After planting the crucial backdrop to the story, the play immediately introduces us to Medea's total despair upon being abandoned by Jason, offering in the process Euripides' fundamental psychological insight that victims of an intense emotional wound (Medea) not only turn against those who inflict it (Jason) but against their entire world of emotional attachments (her children). Euripides frames this insight in Medea's two opening cries: the first (lines 95-96) displays her suicidal helplessness, while the second (lines 110-114) expresses a wish/curse that every trace of her love for Jason be severed. By placing Medea off-stage, Euripides allows the audience to concentrate on her words and grasp them as a cipher to her whole character. When she eventually emerges in the flesh, the tenor of these initial remarks will cast a shadow over all her succeeding character development.

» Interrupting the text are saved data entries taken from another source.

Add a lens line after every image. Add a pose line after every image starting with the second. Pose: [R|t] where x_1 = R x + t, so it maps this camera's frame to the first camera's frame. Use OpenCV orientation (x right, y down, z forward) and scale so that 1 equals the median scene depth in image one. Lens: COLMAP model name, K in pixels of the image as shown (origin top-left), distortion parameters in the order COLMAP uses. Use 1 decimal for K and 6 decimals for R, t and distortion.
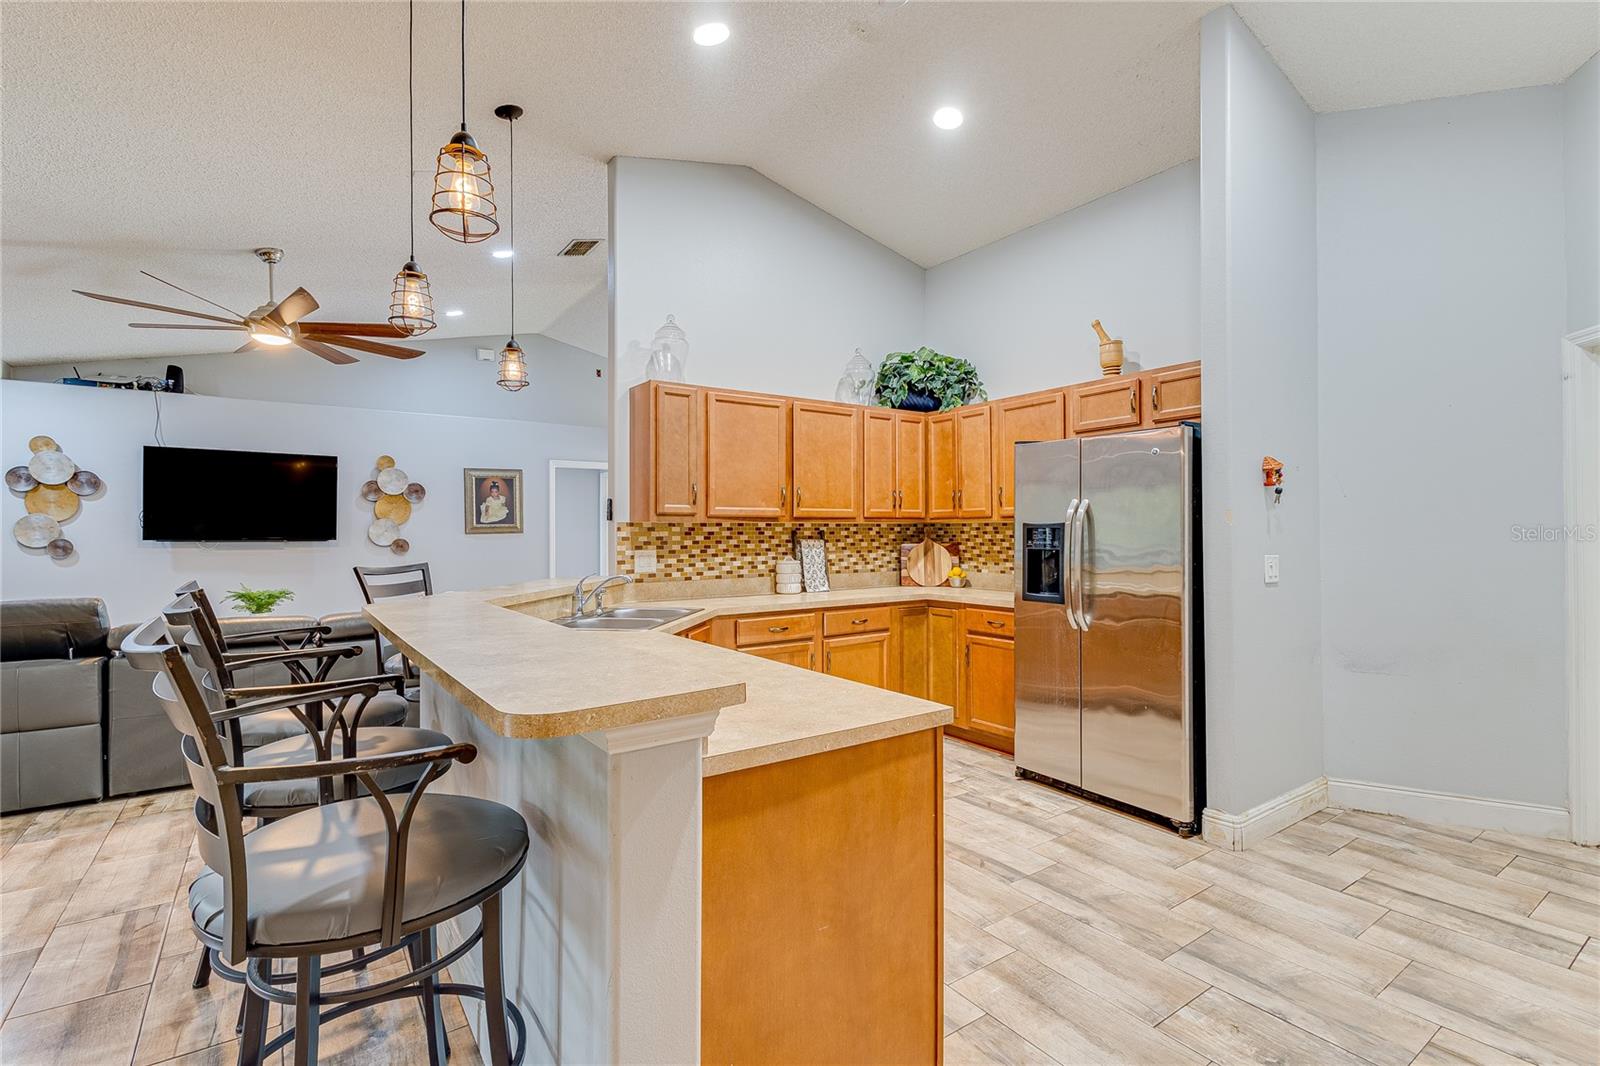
lens RADIAL K [[739.7, 0, 806.3], [0, 739.7, 530.4], [0, 0, 1]] dist [0.013734, -0.007175]
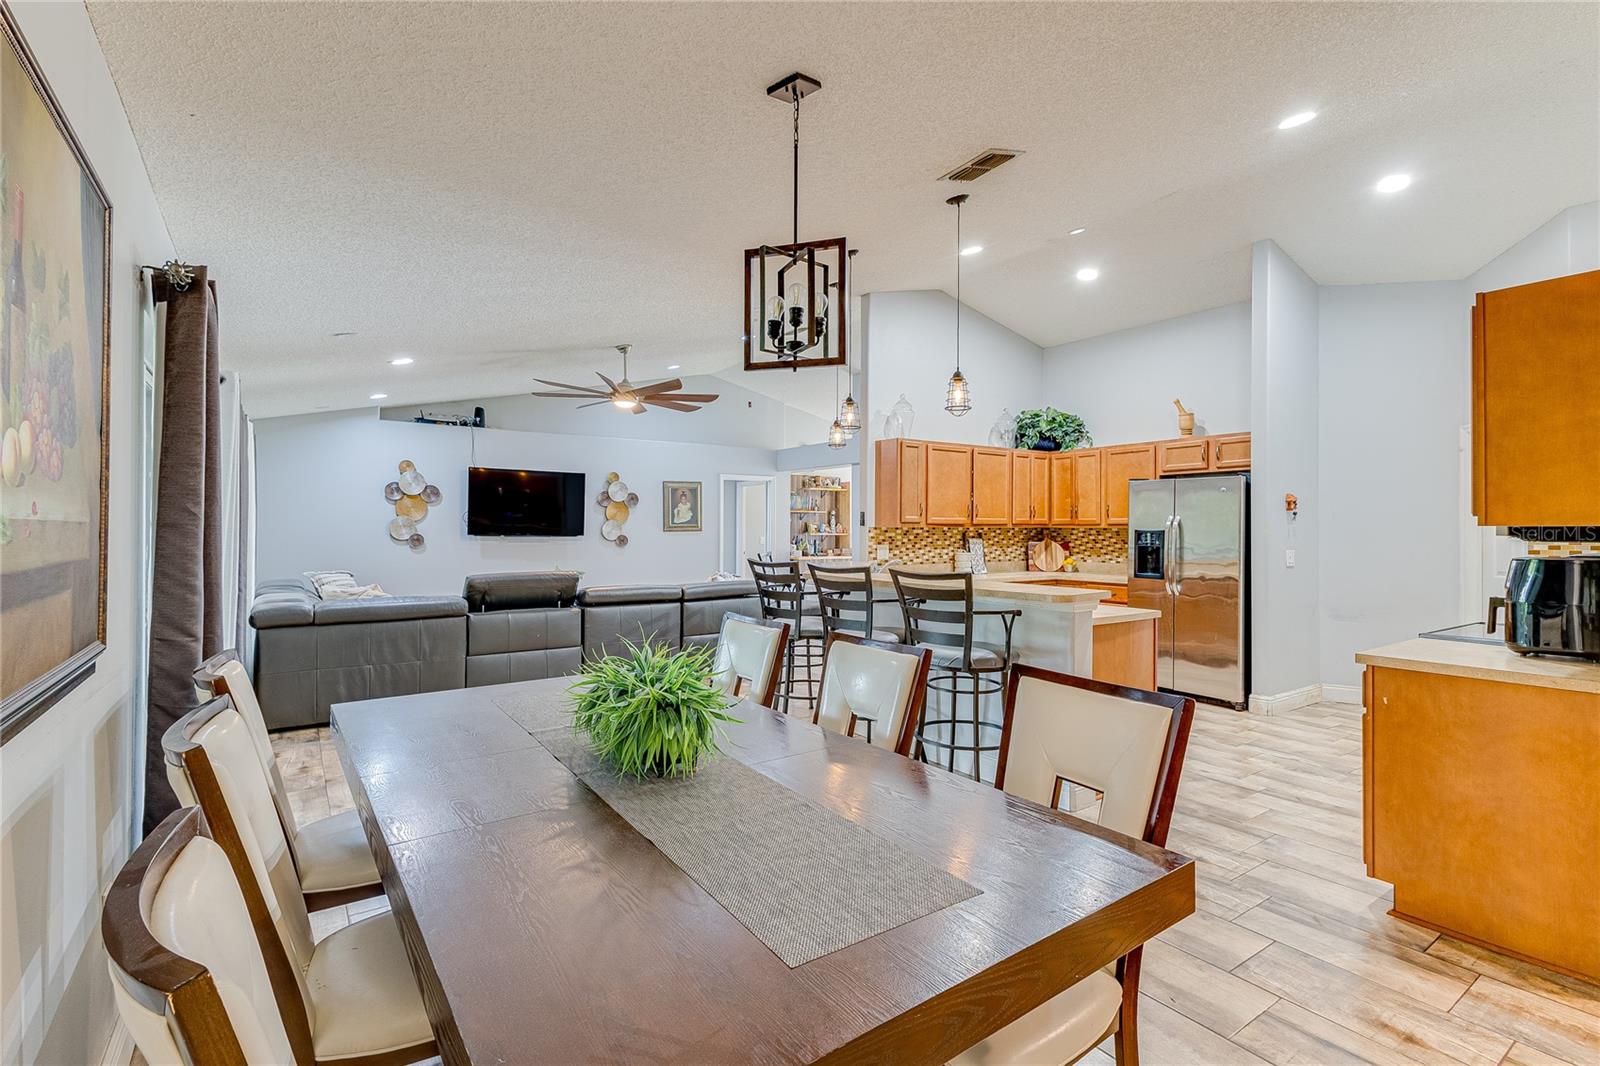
lens RADIAL K [[739.7, 0, 806.9], [0, 739.7, 530.2], [0, 0, 1]] dist [0.013734, -0.007175]
pose [[0.999958, 0.007340, -0.005573, -0.341820], [-0.007314, 0.999963, 0.004546, -0.009273], [0.005606, -0.004505, 0.999974, -0.513286]]
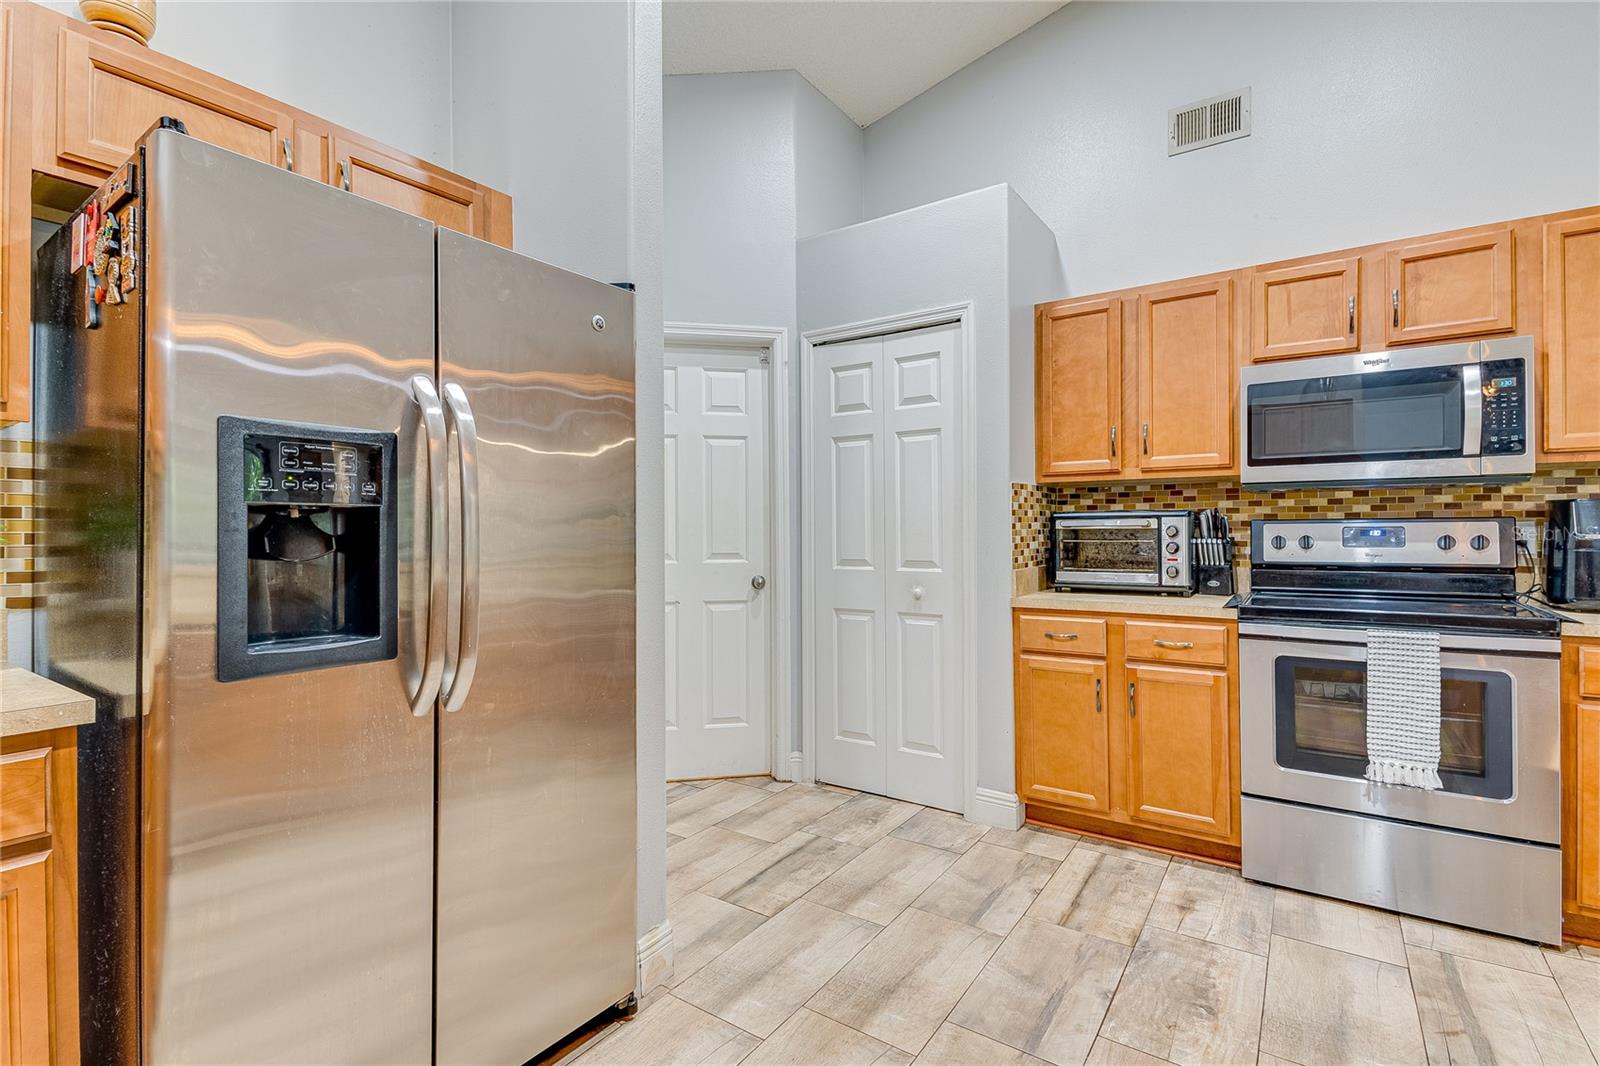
lens RADIAL K [[739.7, 0, 803.7], [0, 739.7, 531.0], [0, 0, 1]] dist [0.013734, -0.007175]
pose [[-0.345758, 0.002516, 0.938320, -0.048319], [0.002651, 0.999995, -0.001704, 0.029741], [-0.938320, 0.001898, -0.345763, 0.733242]]
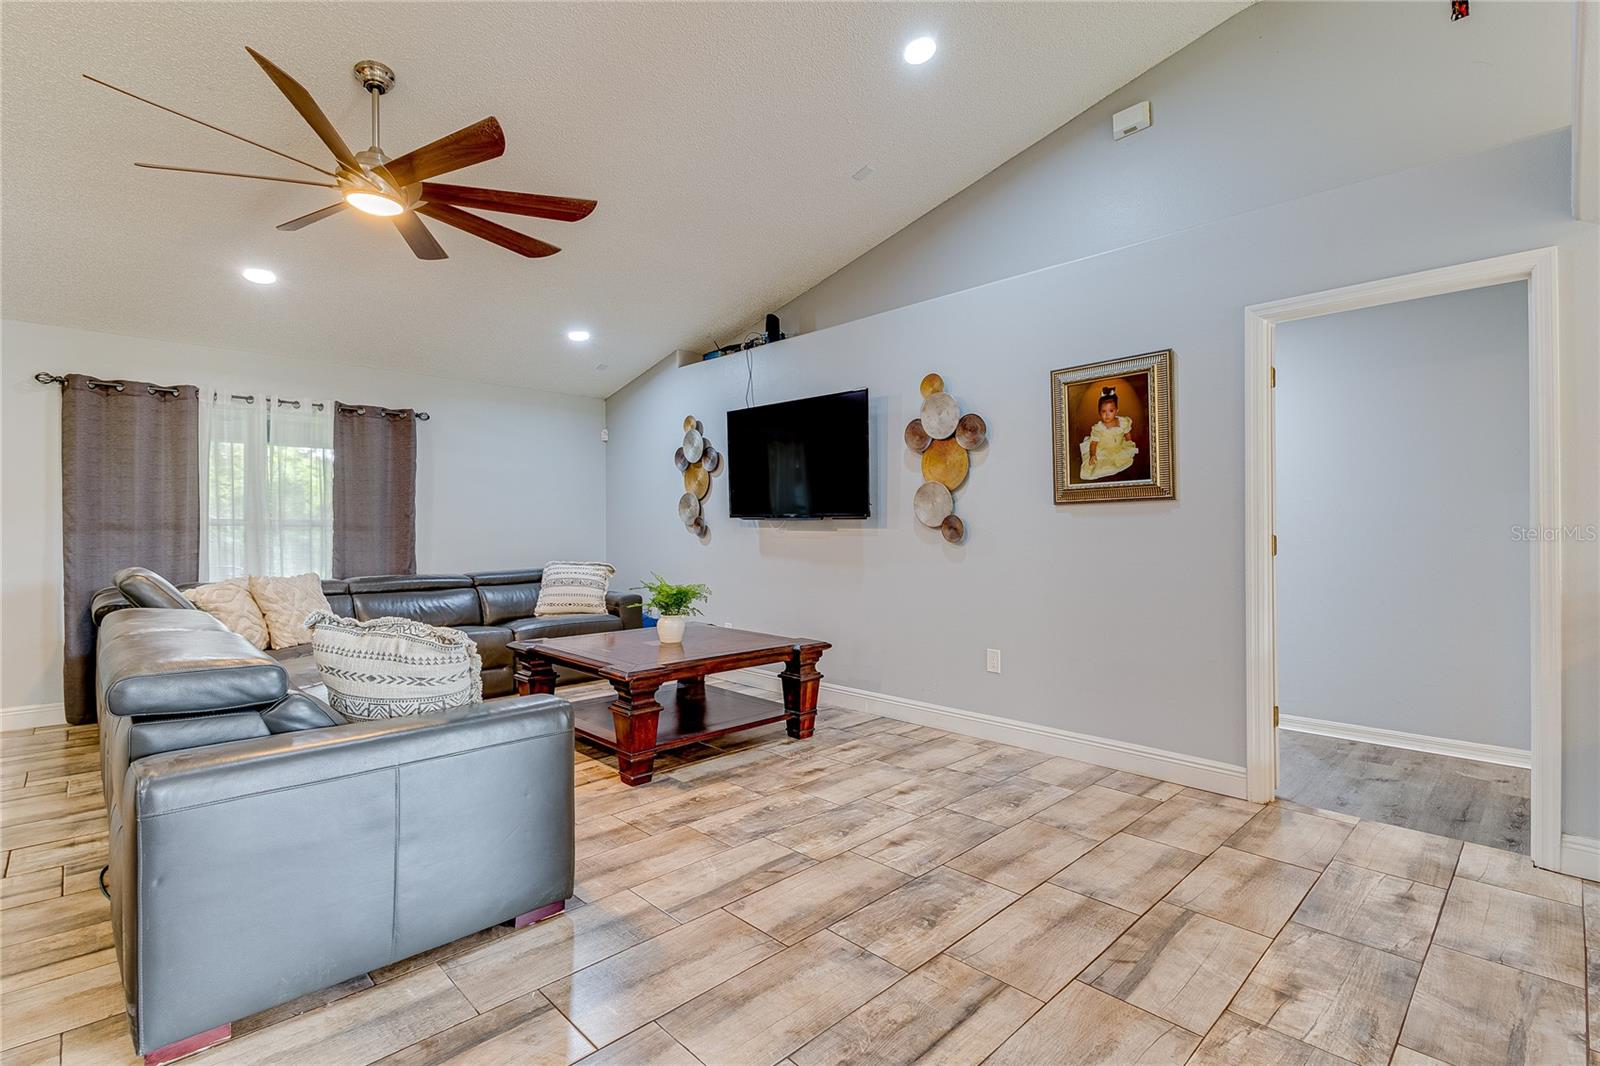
lens RADIAL K [[739.7, 0, 803.2], [0, 739.7, 526.1], [0, 0, 1]] dist [0.013734, -0.007175]
pose [[0.151255, 0.002401, -0.988492, -0.001616], [0.003512, 0.999989, 0.002967, 0.028817], [0.988489, -0.003920, 0.151245, 1.295805]]
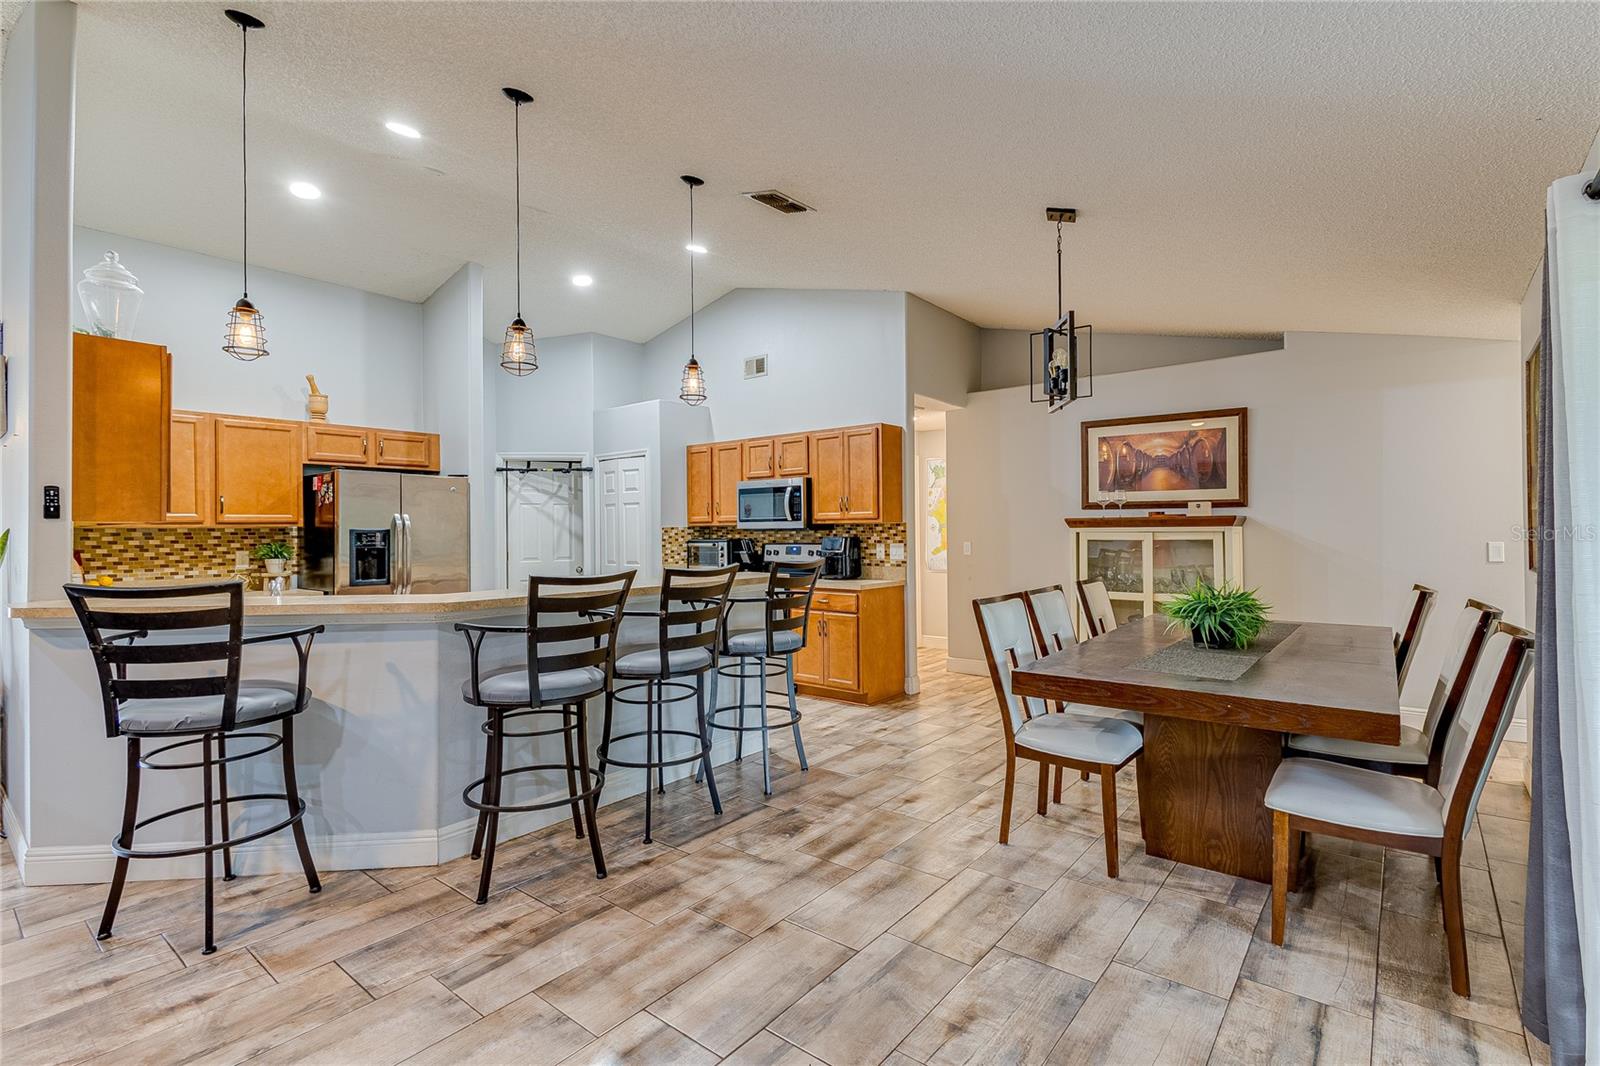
lens RADIAL K [[739.7, 0, 805.5], [0, 739.7, 531.7], [0, 0, 1]] dist [0.013734, -0.007175]
pose [[-0.275712, 0.008666, 0.961201, -1.019743], [0.007552, 0.999948, -0.006850, 0.008229], [-0.961211, 0.005370, -0.275763, 0.477105]]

Against some interpretations of Medea, which claim she struggles between her devotion as a mother and her desire for revenge, we could infer from her first cries that her children's murder is fated from the beginning--the natural consequence of Medea's overwhelming emotional shock. The nurse ominously foreshadows that the "rage" stirring inside Medea will not "relax" until it has received an outlet, and the only real hope is that she can target an enemy rather than a friend (lines 94-95). Euripides' tragedies often present ordinary human beings under the sway of extraordinary forces that must be respected and understood, if not wholly accepted. While the nurse may preach the virtues of a "middle way," Medea's character testifies to the fact that such a cautious life remains unavailable to those preyed upon by fearsome impulses. The nurse interprets Medea's excesses as the product of a sense of royal entitlement, her queen-like need to command. It may be more correct, however, to view Media as a vehicle for something greater, as someone chosen by the gods (or the cosmos, for Euripides was often thought an atheist) to reveal inconvenient truths about human nature.